If you store your AsciiDoc files in nested folders at different levels, relative file paths can quickly become awkward and inflexible. A common pattern to help here is to define the paths in attributes defined in the header, then prefix all include paths with a reference to one of these attributes:

:includedir: _includes
:sourcedir: ../src/main/java

include::{includedir}/fragment1.adoc[]

[source,java]
----
include::{sourcedir}/org/asciidoctor/Asciidoctor.java[]
----

Keep in mind that no matter how Asciidoctor resolves the path to the file, access to that file is limited by the safe mode setting under which Asciidoctor is run. If a path violates the security restrictions, it may be truncated.

AsciiDoc vs non-AsciiDoc files

The include directive performs a simple file merge, so it works with any text file. The content of all included content is normalized. This means that the encoding is forced to UTF-8 (or converted from UTF-16 to UTF-8 if the file contains a BOM) and trailing whitespace and endlines are removed from each line and replaced with a Unix line feed. This normalization is important to how an AsciiDoc processor works.

If the file is recognized as an AsciiDoc file (i.e., it has one of the following extensions: .asciidoc, .adoc, .ad, .asc, or .txt), the AsciiDoc processor runs the preprocessor on the lines, looking for and interpreting the following directives:

  • includes

  • preprocessor conditionals (e.g., ifdef)

This allows includes to be nested, and provides lot of flexibility in constructing radically different documents with a single primary document and a few command line attributes.

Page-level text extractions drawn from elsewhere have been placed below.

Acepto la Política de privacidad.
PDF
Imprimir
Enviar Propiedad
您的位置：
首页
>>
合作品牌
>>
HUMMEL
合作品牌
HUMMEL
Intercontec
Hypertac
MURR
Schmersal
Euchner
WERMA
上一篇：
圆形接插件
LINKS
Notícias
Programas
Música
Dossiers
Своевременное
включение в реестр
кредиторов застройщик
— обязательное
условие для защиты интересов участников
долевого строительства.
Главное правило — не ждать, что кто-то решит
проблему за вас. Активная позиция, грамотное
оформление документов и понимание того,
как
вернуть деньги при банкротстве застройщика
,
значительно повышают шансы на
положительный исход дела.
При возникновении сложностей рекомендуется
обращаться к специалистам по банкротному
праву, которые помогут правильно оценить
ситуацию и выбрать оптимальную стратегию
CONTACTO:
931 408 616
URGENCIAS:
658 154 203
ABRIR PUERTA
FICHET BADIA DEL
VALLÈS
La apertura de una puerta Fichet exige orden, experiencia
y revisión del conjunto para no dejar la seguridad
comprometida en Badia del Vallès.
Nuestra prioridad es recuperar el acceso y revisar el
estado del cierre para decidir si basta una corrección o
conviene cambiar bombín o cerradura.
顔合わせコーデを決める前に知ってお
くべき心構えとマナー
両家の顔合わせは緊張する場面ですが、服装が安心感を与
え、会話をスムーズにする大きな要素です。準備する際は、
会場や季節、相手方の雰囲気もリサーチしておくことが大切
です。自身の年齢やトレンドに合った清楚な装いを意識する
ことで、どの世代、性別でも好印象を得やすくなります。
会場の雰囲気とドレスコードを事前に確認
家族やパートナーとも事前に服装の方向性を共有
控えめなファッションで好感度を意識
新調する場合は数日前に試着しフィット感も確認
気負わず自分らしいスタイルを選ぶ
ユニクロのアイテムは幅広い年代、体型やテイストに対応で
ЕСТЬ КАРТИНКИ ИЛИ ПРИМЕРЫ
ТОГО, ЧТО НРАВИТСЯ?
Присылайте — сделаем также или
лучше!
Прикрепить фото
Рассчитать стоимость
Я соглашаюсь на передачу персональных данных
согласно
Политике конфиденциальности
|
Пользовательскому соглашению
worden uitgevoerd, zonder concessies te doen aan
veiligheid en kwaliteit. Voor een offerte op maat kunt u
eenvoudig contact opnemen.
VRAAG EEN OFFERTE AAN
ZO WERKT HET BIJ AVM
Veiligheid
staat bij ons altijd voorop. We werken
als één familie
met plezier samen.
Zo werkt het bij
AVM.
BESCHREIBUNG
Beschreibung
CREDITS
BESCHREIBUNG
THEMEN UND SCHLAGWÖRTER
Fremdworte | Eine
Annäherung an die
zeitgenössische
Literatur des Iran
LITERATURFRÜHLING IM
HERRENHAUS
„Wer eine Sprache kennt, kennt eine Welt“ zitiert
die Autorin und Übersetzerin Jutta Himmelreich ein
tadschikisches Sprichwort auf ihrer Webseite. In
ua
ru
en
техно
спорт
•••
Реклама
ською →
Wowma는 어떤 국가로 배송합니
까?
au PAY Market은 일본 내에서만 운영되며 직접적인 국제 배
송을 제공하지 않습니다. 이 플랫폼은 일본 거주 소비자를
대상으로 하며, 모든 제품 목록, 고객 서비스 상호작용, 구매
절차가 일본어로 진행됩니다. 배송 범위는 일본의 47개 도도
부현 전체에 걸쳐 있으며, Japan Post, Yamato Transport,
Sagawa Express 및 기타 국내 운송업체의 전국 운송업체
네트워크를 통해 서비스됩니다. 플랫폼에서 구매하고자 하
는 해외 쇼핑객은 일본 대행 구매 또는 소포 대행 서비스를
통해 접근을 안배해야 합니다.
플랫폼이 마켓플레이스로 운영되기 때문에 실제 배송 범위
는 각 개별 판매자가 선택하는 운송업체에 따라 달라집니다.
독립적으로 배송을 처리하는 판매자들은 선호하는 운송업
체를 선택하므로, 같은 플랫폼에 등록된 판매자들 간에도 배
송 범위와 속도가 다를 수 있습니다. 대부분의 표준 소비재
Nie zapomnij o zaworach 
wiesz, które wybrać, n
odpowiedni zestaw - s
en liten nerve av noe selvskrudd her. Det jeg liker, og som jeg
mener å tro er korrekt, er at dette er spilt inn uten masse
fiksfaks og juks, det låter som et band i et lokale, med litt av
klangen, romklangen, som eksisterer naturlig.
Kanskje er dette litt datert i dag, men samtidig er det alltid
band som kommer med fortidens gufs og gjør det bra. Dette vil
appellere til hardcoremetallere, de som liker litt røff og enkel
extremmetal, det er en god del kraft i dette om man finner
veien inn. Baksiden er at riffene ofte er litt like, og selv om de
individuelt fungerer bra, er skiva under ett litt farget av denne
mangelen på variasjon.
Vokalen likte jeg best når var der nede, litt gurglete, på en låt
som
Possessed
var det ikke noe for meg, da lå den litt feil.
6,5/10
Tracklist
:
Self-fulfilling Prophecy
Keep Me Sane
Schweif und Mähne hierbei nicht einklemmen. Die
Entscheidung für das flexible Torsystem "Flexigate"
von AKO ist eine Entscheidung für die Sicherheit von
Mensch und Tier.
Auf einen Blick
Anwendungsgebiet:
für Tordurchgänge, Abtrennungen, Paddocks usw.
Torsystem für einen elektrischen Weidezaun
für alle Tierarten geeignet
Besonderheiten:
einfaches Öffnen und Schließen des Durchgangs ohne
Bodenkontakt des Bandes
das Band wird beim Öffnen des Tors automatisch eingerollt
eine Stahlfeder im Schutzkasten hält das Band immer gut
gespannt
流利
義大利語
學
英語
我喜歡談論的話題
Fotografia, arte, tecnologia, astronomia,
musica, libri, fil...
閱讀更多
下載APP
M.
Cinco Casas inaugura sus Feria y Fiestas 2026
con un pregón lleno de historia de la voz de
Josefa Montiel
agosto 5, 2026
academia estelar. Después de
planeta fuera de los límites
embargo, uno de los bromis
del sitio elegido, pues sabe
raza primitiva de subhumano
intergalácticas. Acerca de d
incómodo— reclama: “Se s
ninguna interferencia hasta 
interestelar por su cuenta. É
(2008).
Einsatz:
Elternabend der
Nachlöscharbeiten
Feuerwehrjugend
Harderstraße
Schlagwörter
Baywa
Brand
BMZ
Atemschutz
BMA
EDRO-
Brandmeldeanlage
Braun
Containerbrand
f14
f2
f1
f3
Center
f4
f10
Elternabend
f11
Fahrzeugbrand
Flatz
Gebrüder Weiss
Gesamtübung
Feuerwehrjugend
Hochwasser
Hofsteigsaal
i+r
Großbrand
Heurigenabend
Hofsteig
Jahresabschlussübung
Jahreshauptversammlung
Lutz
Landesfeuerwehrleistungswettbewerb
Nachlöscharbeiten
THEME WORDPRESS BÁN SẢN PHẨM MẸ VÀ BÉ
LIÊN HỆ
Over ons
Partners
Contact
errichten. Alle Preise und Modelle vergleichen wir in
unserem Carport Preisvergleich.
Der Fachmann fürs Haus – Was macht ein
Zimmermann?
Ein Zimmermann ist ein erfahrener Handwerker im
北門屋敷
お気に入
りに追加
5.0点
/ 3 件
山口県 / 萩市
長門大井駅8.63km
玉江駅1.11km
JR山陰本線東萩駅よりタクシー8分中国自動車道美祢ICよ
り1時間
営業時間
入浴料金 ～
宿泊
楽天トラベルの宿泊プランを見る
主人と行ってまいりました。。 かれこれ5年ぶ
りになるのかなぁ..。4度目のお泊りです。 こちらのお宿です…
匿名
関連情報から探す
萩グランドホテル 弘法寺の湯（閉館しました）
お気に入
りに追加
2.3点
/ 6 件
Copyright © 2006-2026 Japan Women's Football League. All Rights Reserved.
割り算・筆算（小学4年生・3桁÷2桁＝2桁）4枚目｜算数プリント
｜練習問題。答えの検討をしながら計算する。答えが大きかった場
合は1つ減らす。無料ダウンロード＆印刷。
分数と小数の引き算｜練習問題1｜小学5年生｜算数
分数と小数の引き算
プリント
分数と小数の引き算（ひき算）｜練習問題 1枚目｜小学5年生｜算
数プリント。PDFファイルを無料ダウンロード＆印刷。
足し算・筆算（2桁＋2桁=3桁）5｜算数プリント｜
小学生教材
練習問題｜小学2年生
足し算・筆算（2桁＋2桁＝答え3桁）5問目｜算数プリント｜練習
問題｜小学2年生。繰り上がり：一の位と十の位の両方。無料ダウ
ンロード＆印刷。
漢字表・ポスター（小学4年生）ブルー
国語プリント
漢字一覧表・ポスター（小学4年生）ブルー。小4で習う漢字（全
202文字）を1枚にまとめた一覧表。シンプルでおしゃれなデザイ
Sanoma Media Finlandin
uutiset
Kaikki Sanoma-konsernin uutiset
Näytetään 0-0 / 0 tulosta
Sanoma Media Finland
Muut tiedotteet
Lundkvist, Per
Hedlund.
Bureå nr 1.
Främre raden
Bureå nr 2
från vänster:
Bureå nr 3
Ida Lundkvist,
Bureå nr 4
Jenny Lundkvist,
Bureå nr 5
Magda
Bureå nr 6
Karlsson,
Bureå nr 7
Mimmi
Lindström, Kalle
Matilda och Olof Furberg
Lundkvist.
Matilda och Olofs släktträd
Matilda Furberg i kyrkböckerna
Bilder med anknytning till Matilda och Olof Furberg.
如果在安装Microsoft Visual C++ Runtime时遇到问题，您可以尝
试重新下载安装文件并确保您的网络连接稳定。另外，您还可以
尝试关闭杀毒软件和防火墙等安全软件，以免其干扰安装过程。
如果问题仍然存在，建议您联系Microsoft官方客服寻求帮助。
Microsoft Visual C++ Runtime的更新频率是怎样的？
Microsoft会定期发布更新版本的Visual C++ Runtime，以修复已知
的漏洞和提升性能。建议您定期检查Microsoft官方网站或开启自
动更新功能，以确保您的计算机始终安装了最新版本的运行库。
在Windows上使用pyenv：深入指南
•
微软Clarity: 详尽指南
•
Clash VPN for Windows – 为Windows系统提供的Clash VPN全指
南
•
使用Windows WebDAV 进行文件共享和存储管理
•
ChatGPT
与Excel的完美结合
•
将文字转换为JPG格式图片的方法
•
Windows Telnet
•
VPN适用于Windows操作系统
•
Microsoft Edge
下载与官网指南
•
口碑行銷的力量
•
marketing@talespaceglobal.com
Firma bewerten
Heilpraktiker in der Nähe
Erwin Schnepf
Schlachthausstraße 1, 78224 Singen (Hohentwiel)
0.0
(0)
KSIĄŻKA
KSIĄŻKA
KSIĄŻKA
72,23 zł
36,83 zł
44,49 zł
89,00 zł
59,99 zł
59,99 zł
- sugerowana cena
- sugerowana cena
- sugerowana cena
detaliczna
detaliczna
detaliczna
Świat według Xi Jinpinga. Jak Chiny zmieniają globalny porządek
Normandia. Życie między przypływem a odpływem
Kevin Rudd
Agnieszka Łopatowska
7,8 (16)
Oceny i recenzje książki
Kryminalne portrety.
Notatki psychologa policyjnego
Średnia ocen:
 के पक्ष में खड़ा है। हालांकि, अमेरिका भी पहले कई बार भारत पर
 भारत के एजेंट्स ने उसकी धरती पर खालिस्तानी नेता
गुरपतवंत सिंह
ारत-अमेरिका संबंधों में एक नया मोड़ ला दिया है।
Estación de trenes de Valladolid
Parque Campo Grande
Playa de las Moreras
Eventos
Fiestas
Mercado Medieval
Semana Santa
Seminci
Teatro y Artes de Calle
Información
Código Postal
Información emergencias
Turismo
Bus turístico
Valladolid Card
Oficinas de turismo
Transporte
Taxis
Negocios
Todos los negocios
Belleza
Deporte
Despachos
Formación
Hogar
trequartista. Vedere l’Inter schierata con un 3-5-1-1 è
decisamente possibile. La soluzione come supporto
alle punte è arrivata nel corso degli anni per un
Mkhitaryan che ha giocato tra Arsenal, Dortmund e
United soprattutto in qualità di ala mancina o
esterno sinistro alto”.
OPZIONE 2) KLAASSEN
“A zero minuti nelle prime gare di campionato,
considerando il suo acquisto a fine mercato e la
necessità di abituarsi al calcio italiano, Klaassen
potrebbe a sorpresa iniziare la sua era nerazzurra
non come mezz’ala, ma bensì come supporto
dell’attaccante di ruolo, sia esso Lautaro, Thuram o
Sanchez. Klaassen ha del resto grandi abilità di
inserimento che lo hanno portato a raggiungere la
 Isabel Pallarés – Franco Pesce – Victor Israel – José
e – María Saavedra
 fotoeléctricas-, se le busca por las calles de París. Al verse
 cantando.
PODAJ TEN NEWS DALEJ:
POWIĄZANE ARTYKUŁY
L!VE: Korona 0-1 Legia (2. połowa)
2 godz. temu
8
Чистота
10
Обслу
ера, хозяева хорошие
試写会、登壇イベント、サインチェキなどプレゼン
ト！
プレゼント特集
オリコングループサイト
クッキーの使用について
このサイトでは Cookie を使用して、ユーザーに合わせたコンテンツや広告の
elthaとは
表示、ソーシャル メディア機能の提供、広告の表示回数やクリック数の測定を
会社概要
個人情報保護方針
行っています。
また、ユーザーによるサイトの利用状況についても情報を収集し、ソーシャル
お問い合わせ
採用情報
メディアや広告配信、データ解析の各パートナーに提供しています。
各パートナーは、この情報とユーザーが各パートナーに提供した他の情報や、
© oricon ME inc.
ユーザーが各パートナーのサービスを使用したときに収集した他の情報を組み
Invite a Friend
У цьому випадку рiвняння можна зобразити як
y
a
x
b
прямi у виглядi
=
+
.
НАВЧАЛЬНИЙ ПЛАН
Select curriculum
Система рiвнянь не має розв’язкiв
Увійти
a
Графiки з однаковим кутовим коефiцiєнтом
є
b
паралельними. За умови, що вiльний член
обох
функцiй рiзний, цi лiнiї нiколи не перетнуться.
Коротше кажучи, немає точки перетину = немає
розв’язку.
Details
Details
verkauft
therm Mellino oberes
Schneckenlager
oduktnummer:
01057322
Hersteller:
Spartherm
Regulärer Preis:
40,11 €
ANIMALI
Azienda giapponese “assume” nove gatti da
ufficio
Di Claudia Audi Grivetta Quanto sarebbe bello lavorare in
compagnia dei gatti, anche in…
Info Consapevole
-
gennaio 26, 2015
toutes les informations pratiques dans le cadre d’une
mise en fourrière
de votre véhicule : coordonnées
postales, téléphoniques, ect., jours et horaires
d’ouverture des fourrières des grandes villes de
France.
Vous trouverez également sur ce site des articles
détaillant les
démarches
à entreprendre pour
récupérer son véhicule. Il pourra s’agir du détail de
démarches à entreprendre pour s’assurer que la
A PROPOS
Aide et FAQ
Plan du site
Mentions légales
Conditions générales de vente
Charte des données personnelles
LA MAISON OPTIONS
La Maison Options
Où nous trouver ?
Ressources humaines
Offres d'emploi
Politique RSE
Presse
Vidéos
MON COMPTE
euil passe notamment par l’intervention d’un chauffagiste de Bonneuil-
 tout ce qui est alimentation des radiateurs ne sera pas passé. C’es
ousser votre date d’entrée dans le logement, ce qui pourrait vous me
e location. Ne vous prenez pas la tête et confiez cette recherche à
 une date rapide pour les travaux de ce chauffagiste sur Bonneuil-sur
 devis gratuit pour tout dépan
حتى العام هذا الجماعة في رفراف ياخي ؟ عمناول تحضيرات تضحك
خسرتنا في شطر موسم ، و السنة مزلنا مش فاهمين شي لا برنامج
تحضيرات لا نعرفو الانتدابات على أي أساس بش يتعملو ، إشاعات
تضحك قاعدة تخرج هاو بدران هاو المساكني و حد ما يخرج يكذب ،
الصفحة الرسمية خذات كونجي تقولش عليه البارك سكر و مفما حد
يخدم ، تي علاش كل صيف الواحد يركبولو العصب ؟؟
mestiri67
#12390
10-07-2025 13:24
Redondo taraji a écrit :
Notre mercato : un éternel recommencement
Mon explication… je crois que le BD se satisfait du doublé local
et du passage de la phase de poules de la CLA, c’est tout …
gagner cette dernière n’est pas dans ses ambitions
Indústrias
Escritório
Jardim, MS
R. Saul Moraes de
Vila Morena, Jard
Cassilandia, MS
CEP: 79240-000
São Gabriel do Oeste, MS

Including non-AsciiDoc files is normally done to merge output from other programs or populate table data:

.2016 Sales Results
,===
include::sales/2016/results.csv[]
,===

In this case, the include directive does not do any processing of AsciiDoc directives. The content is inserted as is (after being normalized).


1. Always separate consecutive include directives by an empty line unless your intent is to adjoin the content in the include files so it becomes contiguous.